What do I say to you on your 17th birthday?
Shall I start by telling you how grateful I am that you came to me at 2 minutes past eleven in the morning on this day many years ago now. I remember the fascination of what you looked like after waiting for 9 months to see. Yes, you arrived on your due date which is apparently quite rare.
You were so wanted by myself as my first child and by your Dad as his first son. Your grandparents adored you having waited over 50 years since they were married to finally get a grandchild.
I was clueless and did not even change your nappy that first day which shocked the GP when he turned up to do his checks. I did not know babies peed or pooed on their first day. There was so much I did not know and I was so pleased that your Dad was already a parent and that my Mum and Dad were around to help. They moved within weeks of your birth so they could do the childcare with me returning to work. I remember how I would come to pick you up and you would be all fed and bathed and looking wonderful. You never really wanted to leave obviously sussing where the expert parents lived.
Your first Christmas was so special and of course snow fell on the day to make it absolutely perfect. I remember your big sister holding you by the window to show you. Fond memories.
I am so pleased that you had such a secure start in life and always think you got the best of things because Mum and Dad were around longer for you than your brother and sister.

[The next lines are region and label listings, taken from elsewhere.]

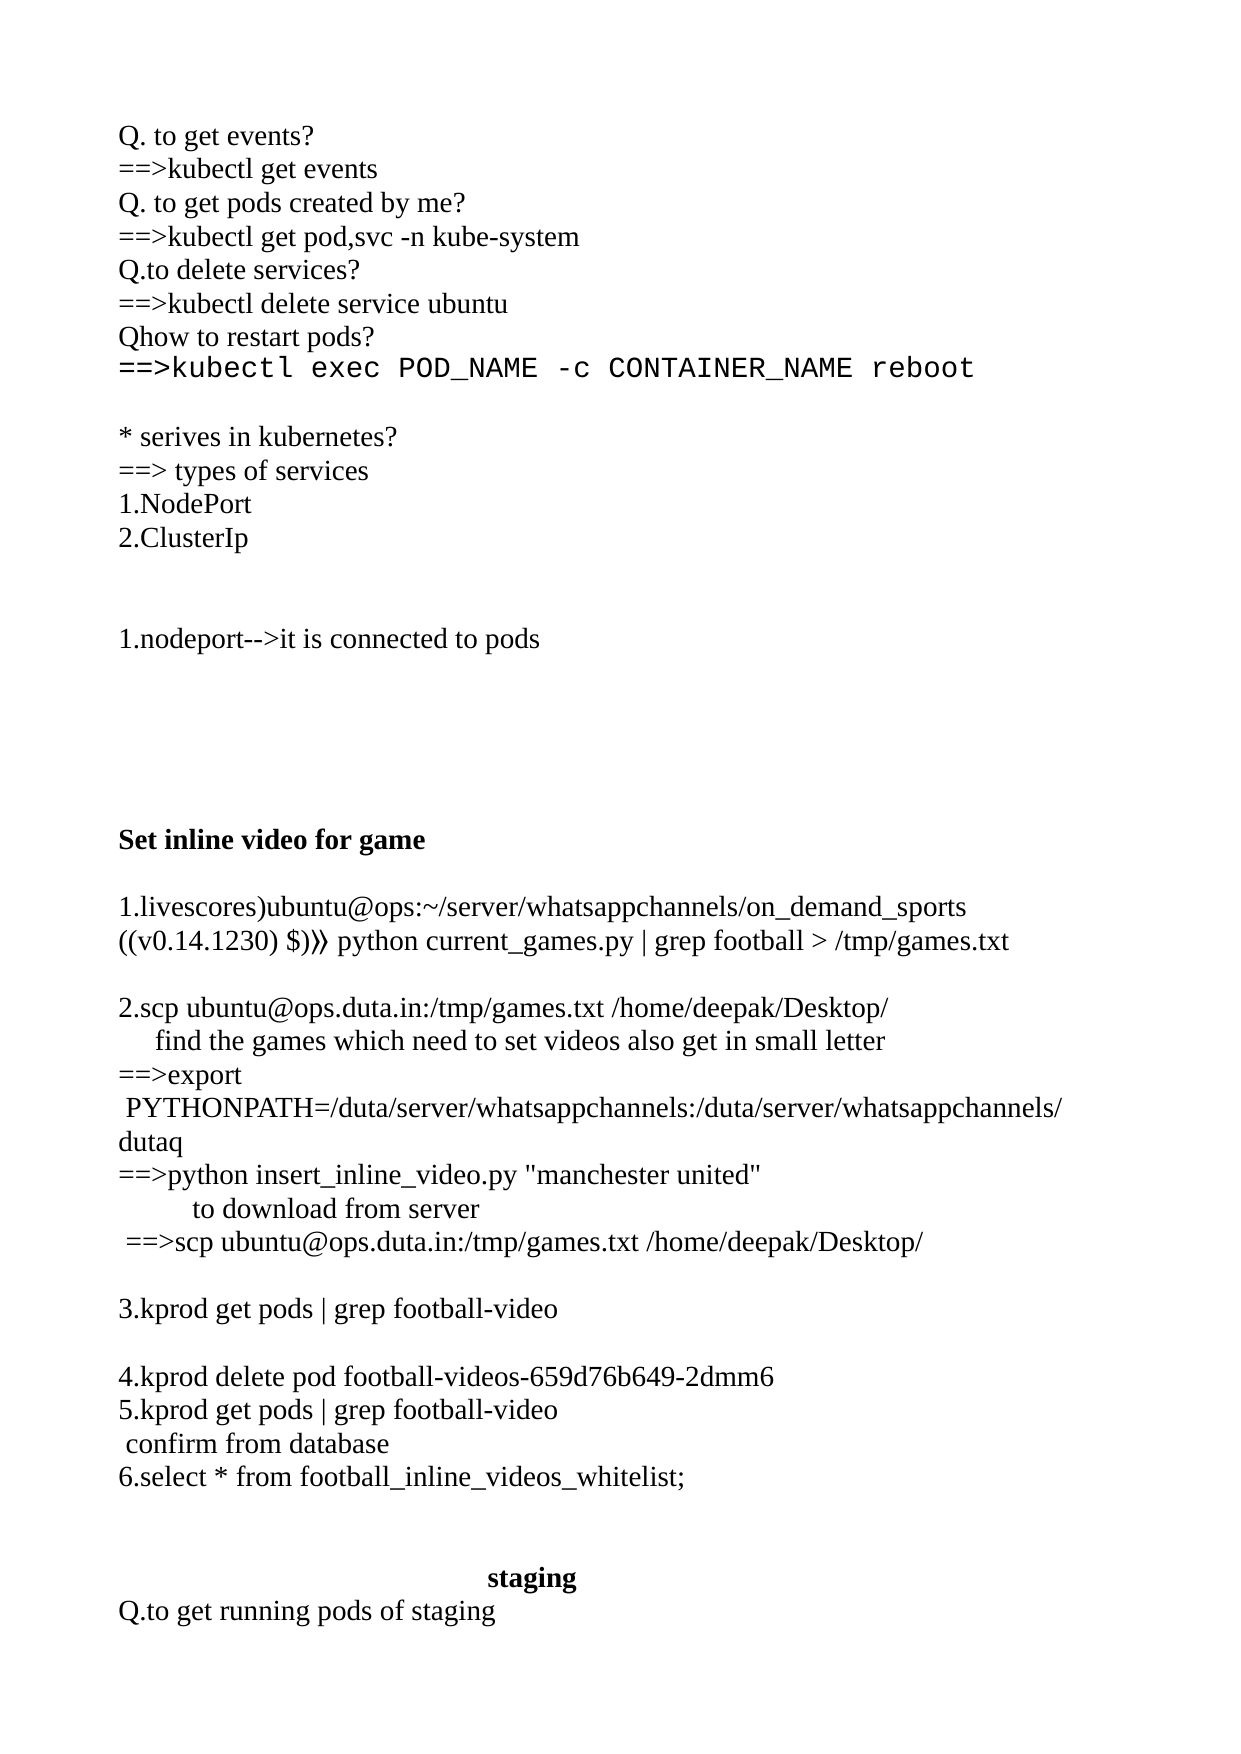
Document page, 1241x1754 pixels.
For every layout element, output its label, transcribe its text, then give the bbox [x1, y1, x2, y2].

text to download from server [118, 1191, 1122, 1224]
text Q.to get running pods of staging [118, 1593, 1122, 1627]
text 5.kprod get pods | grep football-video [118, 1392, 1122, 1426]
text 2.scp ubuntu@ops.duta.in:/tmp/games.txt /home/deepak/Desktop/ [118, 990, 1122, 1023]
text 2.ClusterIp [118, 520, 1122, 554]
text ==>scp ubuntu@ops.duta.in:/tmp/games.txt /home/deepak/Desktop/ [118, 1224, 1122, 1258]
text * serives in kubernetes? [118, 419, 1122, 453]
text ==>kubectl exec POD_NAME -c CONTAINER_NAME reboot [118, 353, 1122, 386]
text Q.to delete services? [118, 252, 1122, 286]
text ==>export [118, 1057, 1122, 1090]
text 6.select * from football_inline_videos_whitelist; [118, 1459, 1122, 1493]
text 1.livescores)ubuntu@ops:~/server/whatsappchannels/on_demand_sports ((v0.14.1230) $)⟫ python current_games.py | grep football > /tmp/games.txt [118, 889, 1122, 956]
text confirm from database [118, 1426, 1122, 1459]
text staging [118, 1560, 1122, 1593]
text ==>kubectl get events [118, 152, 1122, 185]
text Qhow to restart pods? [118, 319, 1122, 353]
text find the games which need to set videos also get in small letter [118, 1023, 1122, 1057]
text 4.kprod delete pod football-videos-659d76b649-2dmm6 [118, 1359, 1122, 1392]
text ==>kubectl delete service ubuntu [118, 286, 1122, 319]
text 1.nodeport-->it is connected to pods [118, 621, 1122, 654]
text Q. to get events? [118, 118, 1122, 152]
text ==> types of services [118, 453, 1122, 487]
text 3.kprod get pods | grep football-video [118, 1292, 1122, 1325]
text Q. to get pods created by me? [118, 185, 1122, 219]
text Set inline video for game [118, 822, 1122, 856]
text ==>kubectl get pod,svc -n kube-system [118, 219, 1122, 252]
text PYTHONPATH=/duta/server/whatsappchannels:/duta/server/whatsappchannels/dutaq [118, 1090, 1122, 1157]
text ==>python insert_inline_video.py "manchester united" [118, 1157, 1122, 1191]
text 1.NodePort [118, 487, 1122, 520]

Your first passions were my Dad’s car “Rover” and I remember how you would touch the badge on it when he took you on days out. As you were learning to speak you said “Baa!” whatever animal we showed you. We took you to the North Yorkshire Moors Railway and you took it all in and developed a real passion for all things trains and Thomas of course. You were most offended if anyone describe a train as “choo choo”.

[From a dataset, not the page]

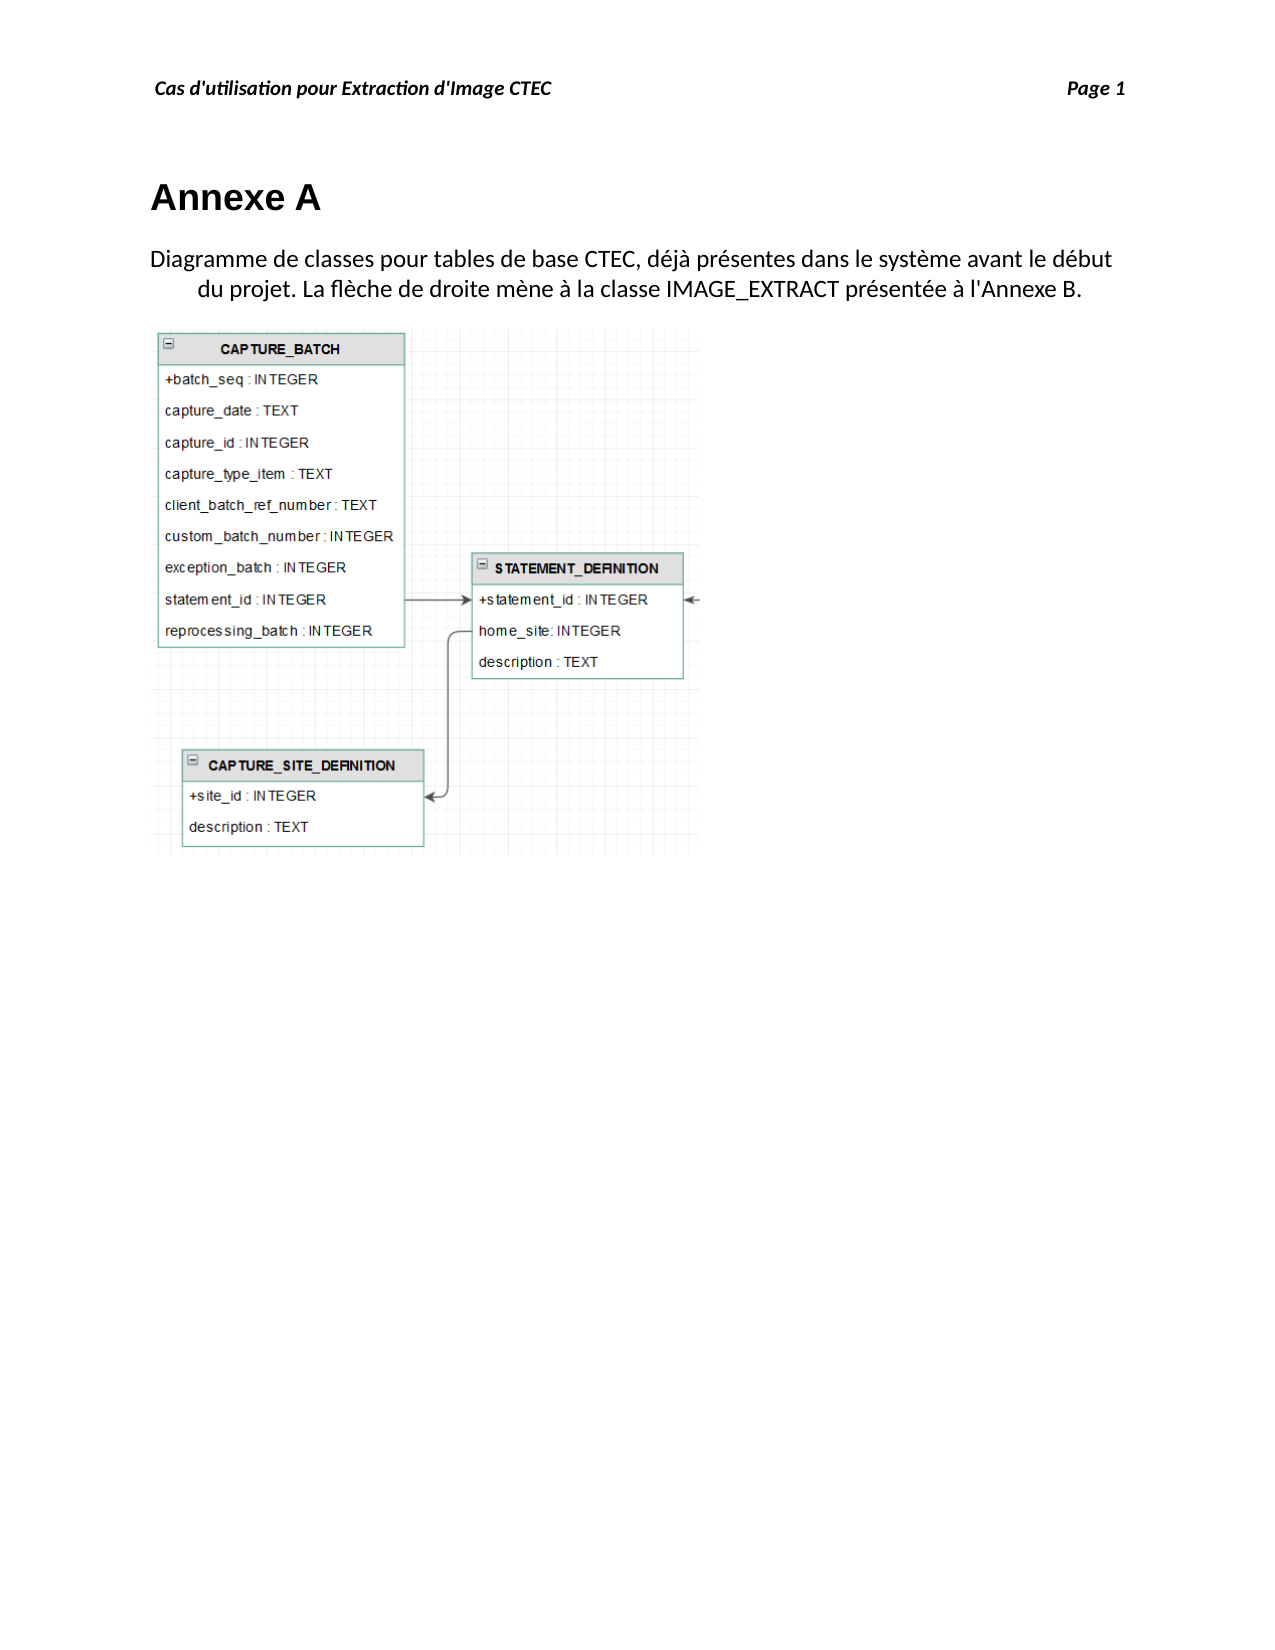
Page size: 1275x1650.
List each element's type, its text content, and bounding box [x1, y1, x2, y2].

picture [150, 328, 700, 856]
text Diagramme de classes pour tables de base CTEC, déjà présentes dans le système avant le début du projet. La flèche de droite mène à la classe IMAGE_EXTRACT présentée à l'Annexe B. [150, 243, 1125, 304]
subtitle Annexe A [150, 175, 1125, 218]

You went to a beautiful Montessori nursery and the teacher told us you would be hard to deal with at school as you were off the scale when it came to intelligence. She had also picked up issues around your reading and writing which would bother you throughout your school life. You read so well but were diagnosed with mild dyslexia but the bigger worry was your writing. I am sure you have dyspraxia but nobody wants to listen.
I remember you sitting at the age of 3 with an archaeologist and how he talked with you for hours on equal terms recognising how bright you were. That was in the pub we used to go to where the landlord let you have the run of the place and pinned up your picture of a daffodil. There were Great Danes there which you cuddled up with in front of a log fire with no fear at all.
You are good looking and intelligent. You are funny and have a deep interest and knowledge of history, philosophy and politics. You are far more the scientist than an arts person.
Like me, you rebel against authority (including myself!)so I think you were more than ready to leave school. I love seeing you emerge as the boy I know now that is all out of the way and you can relax a bit.
You are an impressive young man but for me, what I love most is your sweet heart. You have stood up for people when you see them being bullied even by quite big and rough characters. You have said when accused of being gay that you are not but that you do not see the term as an insult as there is nothing wrong with homosexuality. You have sat up all night long counselling people who are struggling emotionally. I remember the Cambridge Reunion where you were right by my side and walking me round the city until I calmed down when it all got a bit overwhelming for me and then bounced me straight back because you knew I wanted to be there really.
I don’t know where you are headed in the future but right now I am delighted you are with me sharing memories and moments. I am sorry that I struggled with depression in some of your earlier years. I am sad for the times I got cross when I really didn’t need to about silly things like homework or fussy eating. I hope I have been good enough and I can’t wait to see how you shake up the world moving forwards.
I love that we can still cuddle up, how we laugh together, rant against the world’s injustices and are now friends as well as Mum and Son.
Happy Birthday darling – you are going to be just fine.